Me di cuenta de que ahora el calígrafo Abbas recelaba menos de mí, pero que no pasaría a mayores si yo no le daba una muestra inequívoca de los afanes en los que andaba. Creí llegado entonces el momento de jugar mis bazas, y saqué uno de los gajos del pergamino. No uno cualquiera, sino aquel que llevaba por detrás escrito
ETEMENANKI
. Se lo tendí. Y él lo tomó, examinándolo largo rato por la parte delantera, en el más absoluto silencio. Le dio luego la vuelta, y cuando leyó la palabra
ETEMENANKI
bien vi que palideció. Pero no soltó prenda.
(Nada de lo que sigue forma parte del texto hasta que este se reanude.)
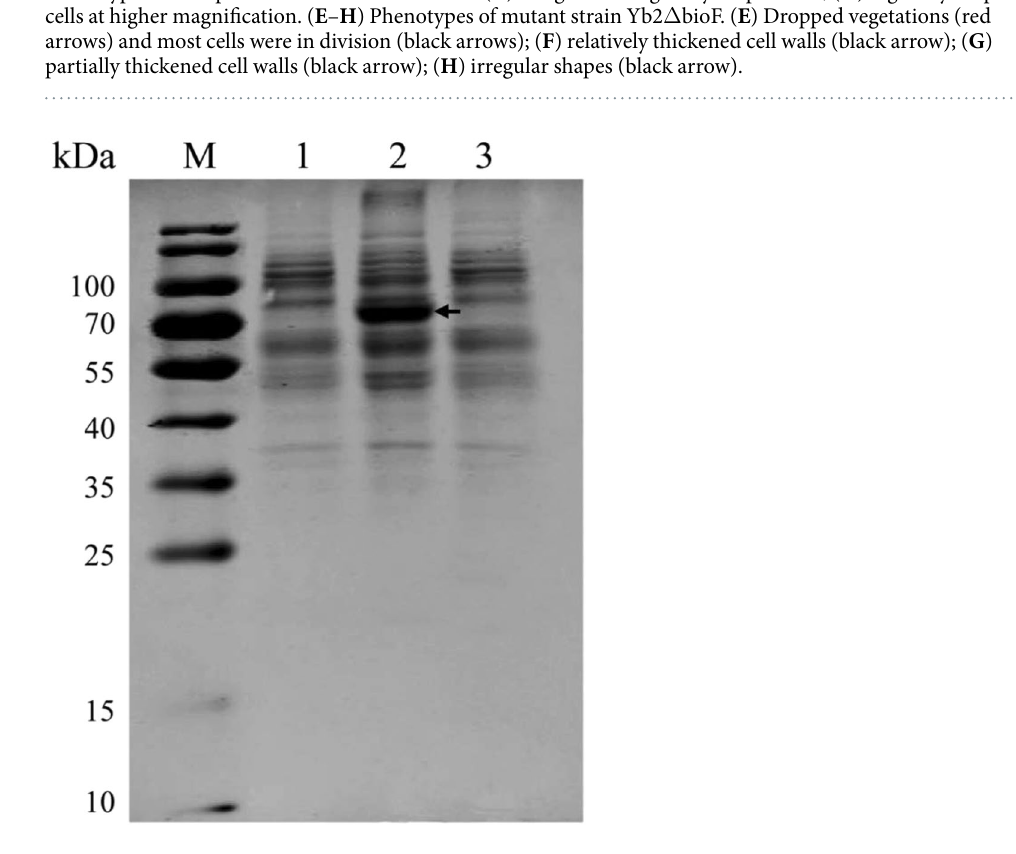
Figure 7. Analysis of membrane proteins. Lane M, weight marker, lane 1, samples from the wild-type strain Yb2, lane 2, samples from the mutant strain Yb2 Δ bioF, lane 3, samples from the complemented strain cYb2 Δ bioF. The arrow indicates the band appeared only in the mutant strain Yb2 Δ bioF. The full-length gel is presented in Supplementary Figure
Dirigí entonces los ojos hacia Sidi Bey, cuya expresiva mirada me había ejercitado en interpretar hasta sus menores matices. Y leí en ella la necesidad de poner toda la carne en el asador, para vencer las dudas que corroían al calígrafo. De manera que extendí en la mesa los diez gajos restantes, que completaban los doce, junto al que acabábamos de encontrar y el que llevaba escrito al dorso
ETEMENANKI
. Y volví a la carga, haciendo una apuesta arriesgada, a todo o nada:
—Entonces —dije—, si encuentro en Qasarra ese mosaico con el laberinto, que hay debajo del trono, podré saber cómo encajan estos fragmentos del pergamino…
—Eso parece —afirmó Abbas, entrando en mi juego de un modo tácito.
—Y, una vez ordenado, ¿qué creéis vos que resultará? —y señalé los doce gajos, con toda naturalidad—: ¿Es esto laberinto, como dice la Crónica, o escritura?
—Quizá ninguna de las dos cosas, y las dos —respondió de modo enigmático.
—Si vos, que sois calígrafo, no lo sabéis, ¿quién podrá responderme?
—Semejante estilo no se gasta por aquí, sino que viene de Mesopotamia. Se dice que de la ciudad de Kufa, que no está lejos de Qasarra. Pero tengo para mí que es anterior a la fundación de ella y procede de la vecina Babilonia. Su diseño se usó tanto en la escritura derivada del cuadrado como en la arquitectura procedente del cubo, que es su rudimento o fundación. En él están contenidos los alfabetos más antiguos, los jeroglíficos y las lenguas primitivas, antes de que se separaran las distintas voces de la Naturaleza, las imágenes y las palabras. Y permite captar el alma y esencia del mundo, como una gota de agua puede reflejar todo lo que la rodea.